Лейтенант, убрав носовой платок в карман, слабо улыбнулся.
— Я понимаю, что требуется гибкость. Как бы там ни было, у нас всего только десять дней на то, чтобы уладить это дело — осуществить решительную акцию и добиться положительного отклика на нее.
Саймингтон уставился на молодого офицера с выражением человека, который вот-вот сорвется на крик.
— Что это значит?
— Это звучит довольно грубо, но генерал Хаукинз поставил свои собственные интересы превыше интересов дела. И мы должны воспользоваться этим, чтобы преподнести всем урок. Для всеобщего блага.

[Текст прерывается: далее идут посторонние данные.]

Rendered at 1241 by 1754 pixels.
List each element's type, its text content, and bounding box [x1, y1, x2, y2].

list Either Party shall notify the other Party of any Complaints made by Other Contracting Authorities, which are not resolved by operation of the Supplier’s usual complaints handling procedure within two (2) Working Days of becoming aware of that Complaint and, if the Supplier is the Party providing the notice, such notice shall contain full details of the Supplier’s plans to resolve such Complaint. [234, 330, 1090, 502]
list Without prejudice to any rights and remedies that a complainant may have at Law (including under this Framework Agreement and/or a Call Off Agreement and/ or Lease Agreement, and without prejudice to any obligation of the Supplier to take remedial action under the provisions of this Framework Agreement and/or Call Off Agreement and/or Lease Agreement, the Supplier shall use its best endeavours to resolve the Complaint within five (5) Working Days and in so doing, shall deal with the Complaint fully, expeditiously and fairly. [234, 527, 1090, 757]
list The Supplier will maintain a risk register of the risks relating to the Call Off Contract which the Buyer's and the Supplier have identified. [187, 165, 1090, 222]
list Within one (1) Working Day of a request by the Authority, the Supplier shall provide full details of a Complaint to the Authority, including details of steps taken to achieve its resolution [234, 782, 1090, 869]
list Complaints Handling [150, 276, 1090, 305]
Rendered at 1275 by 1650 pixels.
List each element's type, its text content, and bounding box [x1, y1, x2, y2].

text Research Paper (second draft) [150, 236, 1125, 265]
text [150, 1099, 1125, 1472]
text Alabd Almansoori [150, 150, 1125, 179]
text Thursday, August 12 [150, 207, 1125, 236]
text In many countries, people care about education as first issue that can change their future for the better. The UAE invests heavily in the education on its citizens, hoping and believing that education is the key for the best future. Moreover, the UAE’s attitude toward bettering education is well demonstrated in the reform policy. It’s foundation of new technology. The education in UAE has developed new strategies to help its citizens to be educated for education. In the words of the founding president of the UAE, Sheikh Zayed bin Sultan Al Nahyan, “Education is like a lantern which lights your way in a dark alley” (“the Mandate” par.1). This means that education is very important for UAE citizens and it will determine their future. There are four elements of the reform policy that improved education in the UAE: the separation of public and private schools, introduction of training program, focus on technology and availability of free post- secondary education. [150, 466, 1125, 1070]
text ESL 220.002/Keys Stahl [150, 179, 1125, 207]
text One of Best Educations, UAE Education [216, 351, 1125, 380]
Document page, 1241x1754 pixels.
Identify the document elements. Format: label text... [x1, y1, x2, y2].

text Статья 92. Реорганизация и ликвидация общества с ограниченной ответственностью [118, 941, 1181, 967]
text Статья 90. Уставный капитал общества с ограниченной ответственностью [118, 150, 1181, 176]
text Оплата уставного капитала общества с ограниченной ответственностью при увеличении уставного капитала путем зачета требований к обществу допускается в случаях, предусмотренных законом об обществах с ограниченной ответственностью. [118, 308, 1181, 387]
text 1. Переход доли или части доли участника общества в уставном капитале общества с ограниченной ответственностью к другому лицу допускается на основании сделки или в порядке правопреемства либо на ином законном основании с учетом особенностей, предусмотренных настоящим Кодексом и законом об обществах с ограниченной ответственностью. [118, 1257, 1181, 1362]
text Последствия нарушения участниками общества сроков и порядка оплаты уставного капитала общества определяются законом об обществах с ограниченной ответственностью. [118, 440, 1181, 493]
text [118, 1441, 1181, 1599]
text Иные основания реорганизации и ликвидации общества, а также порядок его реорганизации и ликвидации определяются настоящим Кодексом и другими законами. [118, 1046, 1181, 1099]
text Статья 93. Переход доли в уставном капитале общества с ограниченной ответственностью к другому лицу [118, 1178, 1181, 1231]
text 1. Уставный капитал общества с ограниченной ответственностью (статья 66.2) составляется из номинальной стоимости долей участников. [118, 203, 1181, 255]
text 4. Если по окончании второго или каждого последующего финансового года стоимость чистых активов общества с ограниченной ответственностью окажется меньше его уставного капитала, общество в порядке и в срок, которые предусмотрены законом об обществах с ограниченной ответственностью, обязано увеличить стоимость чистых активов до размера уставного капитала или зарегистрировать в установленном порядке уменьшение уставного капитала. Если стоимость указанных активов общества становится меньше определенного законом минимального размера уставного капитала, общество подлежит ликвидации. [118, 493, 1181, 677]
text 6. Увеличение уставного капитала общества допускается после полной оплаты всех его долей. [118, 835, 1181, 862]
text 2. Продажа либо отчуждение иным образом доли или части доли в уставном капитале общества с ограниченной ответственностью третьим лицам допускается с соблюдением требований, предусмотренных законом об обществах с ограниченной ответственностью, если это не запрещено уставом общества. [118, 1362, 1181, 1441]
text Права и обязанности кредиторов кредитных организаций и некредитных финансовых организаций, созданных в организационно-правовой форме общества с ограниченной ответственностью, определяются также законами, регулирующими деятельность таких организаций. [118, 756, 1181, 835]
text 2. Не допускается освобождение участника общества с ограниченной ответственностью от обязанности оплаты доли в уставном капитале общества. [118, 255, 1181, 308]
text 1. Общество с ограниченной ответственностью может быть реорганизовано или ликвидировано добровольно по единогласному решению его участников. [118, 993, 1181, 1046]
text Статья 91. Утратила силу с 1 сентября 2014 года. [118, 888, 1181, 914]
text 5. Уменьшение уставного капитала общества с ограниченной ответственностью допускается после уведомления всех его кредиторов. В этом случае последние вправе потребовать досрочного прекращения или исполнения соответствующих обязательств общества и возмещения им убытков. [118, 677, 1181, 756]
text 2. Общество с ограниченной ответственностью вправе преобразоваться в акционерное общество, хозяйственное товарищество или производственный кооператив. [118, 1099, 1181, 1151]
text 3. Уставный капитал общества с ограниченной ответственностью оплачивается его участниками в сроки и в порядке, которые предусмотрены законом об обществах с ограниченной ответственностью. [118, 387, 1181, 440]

— Воспользоваться? Тем, что он хотел сказать правду?
— У нас высокие цели, генерал!
— Я знаю, — устало проговорил Саймингтон. — Торговые соглашения, бензин...
— Именно так, сэр! Наступают времена, когда символика должна уступить место прагматике. И все понимают это.
— Хорошо... Только вам не удастся сбить Мака с ног и заставить его играть роль разжалованного символа. А что это за акция, которую вы собираетесь осуществить?
— Дело Хаукинза передано в генеральную инспекцию, — проговорил лейтенант с брезгливым выражением лица, с каким студент биологического факультета держит в первый раз в руках разрезанного солитера. — Мы внимательно изучаем его прошлое. Нам известно, что он занимался весьма сомнительной деятельностью в Индокитае. У нас есть все основания полагать, что он нарушал там принятые во всем мире нормы поведения.
— Вы можете совершенно безбоязненно выставить на пари собственную задницу, утверждая это! — воскликнул генерал. — Ведь Хаукинз был в Индокитае одним из лучших!
— Впрочем, твердого определения этих норм нет. Между тем у специалистов и генеральной инспекции до черта материалов о деяниях генерала, которые официально не входили в круг его служебных обязанностей.
Лейтенант улыбнулся. Это была искренняя улыбка. Он был счастлив.
— Значит, вы собираетесь повесить на него секретные операции, о которых половине начальников штабов и большинству сотрудников ЦРУ известно лишь то, что они принесли бы ему огромное количество благодарностей, если бы о них можно было рассказать. Ублюдки, вы убиваете меня! — Саймингтон кивнул головой в знак согласия с самим собой.